In the above case, the number of error areas EN in one sector and the error byte MEB are used, but other error area numbers EN
/As a method of counting the number of error bytes EB, count the number of error areas EN/error pie) & EB for each code read W0 to W, and calculate the number of error areas EN≧2 or error by)&EB≧2 per word. case,
In step 5, since the check range is performed in units of one code and one word without conveying one sector, it becomes possible to determine a writing defect more quickly.

〔Effect of the invention〕

According to the present invention, it is possible to check the data conveyor while reading information during a read operation after writing in read, after, and write operations, so that the processing time can be reduced. Furthermore, since the conditions for performing the replacement process are considered in comparison with the correction ability of the ECC, there is an effect that there is no need to change the reliability of the conventional device.

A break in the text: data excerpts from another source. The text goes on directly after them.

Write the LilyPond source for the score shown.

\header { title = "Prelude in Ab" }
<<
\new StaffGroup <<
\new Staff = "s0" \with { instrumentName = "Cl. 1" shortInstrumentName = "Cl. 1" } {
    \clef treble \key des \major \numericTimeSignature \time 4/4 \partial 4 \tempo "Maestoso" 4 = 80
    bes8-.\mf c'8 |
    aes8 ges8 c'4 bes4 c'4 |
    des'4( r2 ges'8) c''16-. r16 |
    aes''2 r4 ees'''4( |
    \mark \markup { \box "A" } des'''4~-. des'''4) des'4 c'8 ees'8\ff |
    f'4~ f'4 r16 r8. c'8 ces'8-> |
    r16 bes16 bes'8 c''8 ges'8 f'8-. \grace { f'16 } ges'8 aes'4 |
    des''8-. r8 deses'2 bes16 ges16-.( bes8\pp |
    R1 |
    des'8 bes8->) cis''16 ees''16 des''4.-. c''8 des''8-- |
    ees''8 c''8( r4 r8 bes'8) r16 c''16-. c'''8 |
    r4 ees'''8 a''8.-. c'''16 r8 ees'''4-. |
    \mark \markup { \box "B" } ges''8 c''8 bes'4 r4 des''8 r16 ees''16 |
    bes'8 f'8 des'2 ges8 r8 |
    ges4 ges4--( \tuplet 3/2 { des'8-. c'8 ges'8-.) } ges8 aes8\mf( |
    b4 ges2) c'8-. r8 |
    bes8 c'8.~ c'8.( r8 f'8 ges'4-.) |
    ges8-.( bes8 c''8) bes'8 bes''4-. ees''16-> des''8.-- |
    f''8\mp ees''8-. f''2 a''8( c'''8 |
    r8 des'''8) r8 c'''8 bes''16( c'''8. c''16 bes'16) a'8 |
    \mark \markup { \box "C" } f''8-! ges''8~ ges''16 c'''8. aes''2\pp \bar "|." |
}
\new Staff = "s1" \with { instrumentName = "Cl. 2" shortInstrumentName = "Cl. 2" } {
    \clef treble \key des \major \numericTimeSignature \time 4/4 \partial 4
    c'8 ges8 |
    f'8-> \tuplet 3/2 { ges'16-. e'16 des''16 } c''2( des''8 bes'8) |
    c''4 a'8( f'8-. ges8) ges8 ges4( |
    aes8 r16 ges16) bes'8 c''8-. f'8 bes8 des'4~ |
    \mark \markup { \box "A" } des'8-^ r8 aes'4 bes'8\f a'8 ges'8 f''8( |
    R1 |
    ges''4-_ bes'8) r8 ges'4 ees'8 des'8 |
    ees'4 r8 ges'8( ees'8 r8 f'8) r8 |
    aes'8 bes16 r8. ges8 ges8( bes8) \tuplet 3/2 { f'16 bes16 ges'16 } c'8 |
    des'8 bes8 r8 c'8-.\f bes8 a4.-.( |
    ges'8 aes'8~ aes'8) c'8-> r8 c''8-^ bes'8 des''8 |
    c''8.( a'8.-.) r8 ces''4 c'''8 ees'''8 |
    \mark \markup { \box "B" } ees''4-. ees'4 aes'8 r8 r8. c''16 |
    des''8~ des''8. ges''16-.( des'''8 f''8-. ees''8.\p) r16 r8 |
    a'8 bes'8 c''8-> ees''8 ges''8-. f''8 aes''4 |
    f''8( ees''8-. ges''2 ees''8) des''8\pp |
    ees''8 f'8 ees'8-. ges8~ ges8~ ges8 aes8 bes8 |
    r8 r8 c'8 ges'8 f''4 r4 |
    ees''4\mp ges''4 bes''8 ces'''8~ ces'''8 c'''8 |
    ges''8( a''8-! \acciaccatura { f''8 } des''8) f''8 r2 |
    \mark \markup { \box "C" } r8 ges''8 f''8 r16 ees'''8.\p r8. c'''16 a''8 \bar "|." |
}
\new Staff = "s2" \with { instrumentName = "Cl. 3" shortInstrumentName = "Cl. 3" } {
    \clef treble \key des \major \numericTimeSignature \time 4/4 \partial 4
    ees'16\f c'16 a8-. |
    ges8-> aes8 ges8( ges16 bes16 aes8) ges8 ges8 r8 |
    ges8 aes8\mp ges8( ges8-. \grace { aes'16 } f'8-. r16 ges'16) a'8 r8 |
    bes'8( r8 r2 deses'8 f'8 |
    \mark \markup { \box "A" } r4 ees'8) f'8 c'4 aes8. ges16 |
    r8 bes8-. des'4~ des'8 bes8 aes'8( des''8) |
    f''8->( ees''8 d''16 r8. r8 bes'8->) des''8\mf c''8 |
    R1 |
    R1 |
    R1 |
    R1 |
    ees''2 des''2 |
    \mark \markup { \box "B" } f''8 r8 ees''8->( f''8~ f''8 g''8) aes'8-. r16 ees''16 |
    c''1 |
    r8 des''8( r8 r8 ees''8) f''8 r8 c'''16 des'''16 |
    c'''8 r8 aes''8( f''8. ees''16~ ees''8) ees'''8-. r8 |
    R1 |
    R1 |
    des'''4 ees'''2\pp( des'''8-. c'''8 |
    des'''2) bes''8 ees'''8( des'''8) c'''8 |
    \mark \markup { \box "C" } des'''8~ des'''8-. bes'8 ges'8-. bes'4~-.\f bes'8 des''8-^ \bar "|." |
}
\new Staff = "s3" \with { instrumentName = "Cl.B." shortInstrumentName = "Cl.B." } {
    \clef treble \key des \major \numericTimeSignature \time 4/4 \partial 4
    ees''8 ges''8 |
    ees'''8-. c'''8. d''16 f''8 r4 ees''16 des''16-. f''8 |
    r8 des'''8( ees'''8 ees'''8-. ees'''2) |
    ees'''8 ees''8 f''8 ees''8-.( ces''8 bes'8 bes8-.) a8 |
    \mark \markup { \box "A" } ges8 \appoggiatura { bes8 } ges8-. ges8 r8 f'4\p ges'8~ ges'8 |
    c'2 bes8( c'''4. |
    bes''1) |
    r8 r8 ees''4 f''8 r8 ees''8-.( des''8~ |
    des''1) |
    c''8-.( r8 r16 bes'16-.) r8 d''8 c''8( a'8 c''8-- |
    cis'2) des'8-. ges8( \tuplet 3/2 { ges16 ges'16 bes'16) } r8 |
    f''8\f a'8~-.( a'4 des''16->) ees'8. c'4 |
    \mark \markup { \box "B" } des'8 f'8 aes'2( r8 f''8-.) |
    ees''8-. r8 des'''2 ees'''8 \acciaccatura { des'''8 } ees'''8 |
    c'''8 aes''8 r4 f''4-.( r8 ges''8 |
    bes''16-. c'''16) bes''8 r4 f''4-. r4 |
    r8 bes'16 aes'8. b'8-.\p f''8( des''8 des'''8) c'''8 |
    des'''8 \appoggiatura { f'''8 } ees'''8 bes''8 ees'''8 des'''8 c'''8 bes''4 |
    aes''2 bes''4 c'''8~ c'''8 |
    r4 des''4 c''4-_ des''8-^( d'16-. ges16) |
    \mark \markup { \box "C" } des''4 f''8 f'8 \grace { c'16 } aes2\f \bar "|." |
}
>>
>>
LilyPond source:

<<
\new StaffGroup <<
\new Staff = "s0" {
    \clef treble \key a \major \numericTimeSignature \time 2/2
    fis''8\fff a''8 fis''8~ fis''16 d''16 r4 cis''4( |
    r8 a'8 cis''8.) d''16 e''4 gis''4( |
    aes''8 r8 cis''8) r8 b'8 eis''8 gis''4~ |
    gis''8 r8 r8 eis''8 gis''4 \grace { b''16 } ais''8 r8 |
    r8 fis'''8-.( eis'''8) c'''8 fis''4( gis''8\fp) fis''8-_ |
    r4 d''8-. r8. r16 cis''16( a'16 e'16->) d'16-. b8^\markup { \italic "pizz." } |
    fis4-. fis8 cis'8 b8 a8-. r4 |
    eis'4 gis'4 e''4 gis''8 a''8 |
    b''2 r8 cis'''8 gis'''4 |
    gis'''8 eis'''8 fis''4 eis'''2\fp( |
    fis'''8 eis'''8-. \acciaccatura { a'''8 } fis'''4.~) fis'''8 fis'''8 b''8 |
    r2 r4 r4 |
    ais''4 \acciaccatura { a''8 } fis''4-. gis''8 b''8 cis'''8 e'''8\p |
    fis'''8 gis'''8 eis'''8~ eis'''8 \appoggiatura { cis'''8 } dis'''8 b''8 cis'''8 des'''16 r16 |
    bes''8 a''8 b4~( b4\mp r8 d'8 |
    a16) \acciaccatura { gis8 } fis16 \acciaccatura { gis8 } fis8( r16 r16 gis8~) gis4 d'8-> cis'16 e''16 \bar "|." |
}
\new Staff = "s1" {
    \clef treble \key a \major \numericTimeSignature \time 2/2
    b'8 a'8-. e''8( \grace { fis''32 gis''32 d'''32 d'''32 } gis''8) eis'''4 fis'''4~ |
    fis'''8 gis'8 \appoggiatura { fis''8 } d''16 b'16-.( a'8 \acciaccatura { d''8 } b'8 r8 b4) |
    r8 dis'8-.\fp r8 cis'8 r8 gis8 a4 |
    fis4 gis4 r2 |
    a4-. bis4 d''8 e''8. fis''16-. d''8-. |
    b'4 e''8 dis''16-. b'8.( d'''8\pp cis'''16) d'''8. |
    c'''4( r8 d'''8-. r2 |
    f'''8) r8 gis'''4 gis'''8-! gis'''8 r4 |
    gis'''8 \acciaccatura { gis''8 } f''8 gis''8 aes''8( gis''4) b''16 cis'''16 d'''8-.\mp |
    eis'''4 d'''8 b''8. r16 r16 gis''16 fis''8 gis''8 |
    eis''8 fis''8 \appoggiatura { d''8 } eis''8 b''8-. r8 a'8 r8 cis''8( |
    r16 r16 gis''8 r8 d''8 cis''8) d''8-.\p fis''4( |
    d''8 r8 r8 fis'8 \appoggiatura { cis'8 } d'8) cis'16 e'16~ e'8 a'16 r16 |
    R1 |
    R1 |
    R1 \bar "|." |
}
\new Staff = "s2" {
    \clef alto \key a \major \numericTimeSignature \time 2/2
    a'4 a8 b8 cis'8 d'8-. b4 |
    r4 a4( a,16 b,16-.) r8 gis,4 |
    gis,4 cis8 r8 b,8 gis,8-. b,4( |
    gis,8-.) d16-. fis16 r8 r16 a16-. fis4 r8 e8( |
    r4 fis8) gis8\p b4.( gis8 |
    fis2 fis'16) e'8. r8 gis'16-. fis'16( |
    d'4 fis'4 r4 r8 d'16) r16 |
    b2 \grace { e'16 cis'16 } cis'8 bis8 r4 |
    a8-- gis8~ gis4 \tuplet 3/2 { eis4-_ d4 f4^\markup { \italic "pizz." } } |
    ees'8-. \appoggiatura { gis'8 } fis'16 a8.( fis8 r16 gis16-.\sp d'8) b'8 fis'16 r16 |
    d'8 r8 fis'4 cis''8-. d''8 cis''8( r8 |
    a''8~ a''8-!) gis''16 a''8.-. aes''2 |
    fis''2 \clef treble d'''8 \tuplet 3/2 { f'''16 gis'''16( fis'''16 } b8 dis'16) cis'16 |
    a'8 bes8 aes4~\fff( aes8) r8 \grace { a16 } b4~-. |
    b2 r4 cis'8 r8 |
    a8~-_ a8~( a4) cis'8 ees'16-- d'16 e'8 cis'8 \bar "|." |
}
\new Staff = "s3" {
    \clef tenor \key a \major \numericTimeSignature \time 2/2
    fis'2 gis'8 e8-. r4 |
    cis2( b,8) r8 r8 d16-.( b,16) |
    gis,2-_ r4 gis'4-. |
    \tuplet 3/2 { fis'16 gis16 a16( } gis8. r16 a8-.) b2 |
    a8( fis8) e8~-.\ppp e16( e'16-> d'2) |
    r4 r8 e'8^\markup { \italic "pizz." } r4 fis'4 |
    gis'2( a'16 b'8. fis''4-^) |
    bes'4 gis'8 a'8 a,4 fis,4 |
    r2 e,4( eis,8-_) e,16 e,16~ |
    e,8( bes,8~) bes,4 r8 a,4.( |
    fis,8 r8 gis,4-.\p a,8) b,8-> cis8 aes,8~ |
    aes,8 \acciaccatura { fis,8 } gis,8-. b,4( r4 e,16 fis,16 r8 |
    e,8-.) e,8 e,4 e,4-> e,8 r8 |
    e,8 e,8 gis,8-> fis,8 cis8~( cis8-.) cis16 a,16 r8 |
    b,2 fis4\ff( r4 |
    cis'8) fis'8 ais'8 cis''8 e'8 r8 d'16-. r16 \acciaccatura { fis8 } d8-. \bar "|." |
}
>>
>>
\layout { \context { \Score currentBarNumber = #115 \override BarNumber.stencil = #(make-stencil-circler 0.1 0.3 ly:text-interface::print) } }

[Brief explanation of drawings]

Fig. 1 is a recording format diagram of one track according to an embodiment of the present invention, Fig. 2 is a block diagram of an optical disc control device, Fig. 3 is a block diagram of a write/read circuit, and Fig. 4 is a diagram of one sector of data. FIG. DESCRIPTION OF SYMBOLS 1... Interface controller, 2... Microprocessor, 3... Memory, 4... Data buffer. 5...Writing circuit, 6...Reading circuit, 7...Selector. 8...Light drive device. Patent Attorney Masaru Ogawa ゛Otani 1 Figure δS Original Nano Lt Kuta A5 Orthot Kuta Pattern 2 Atsushi 3 Figure L

Claims (1)

[Claims] 1. An information recording system characterized by having a function of reading the recorded information after recording information on an optical disk, conveying the recorded information with the information before recording, and determining a recording defect.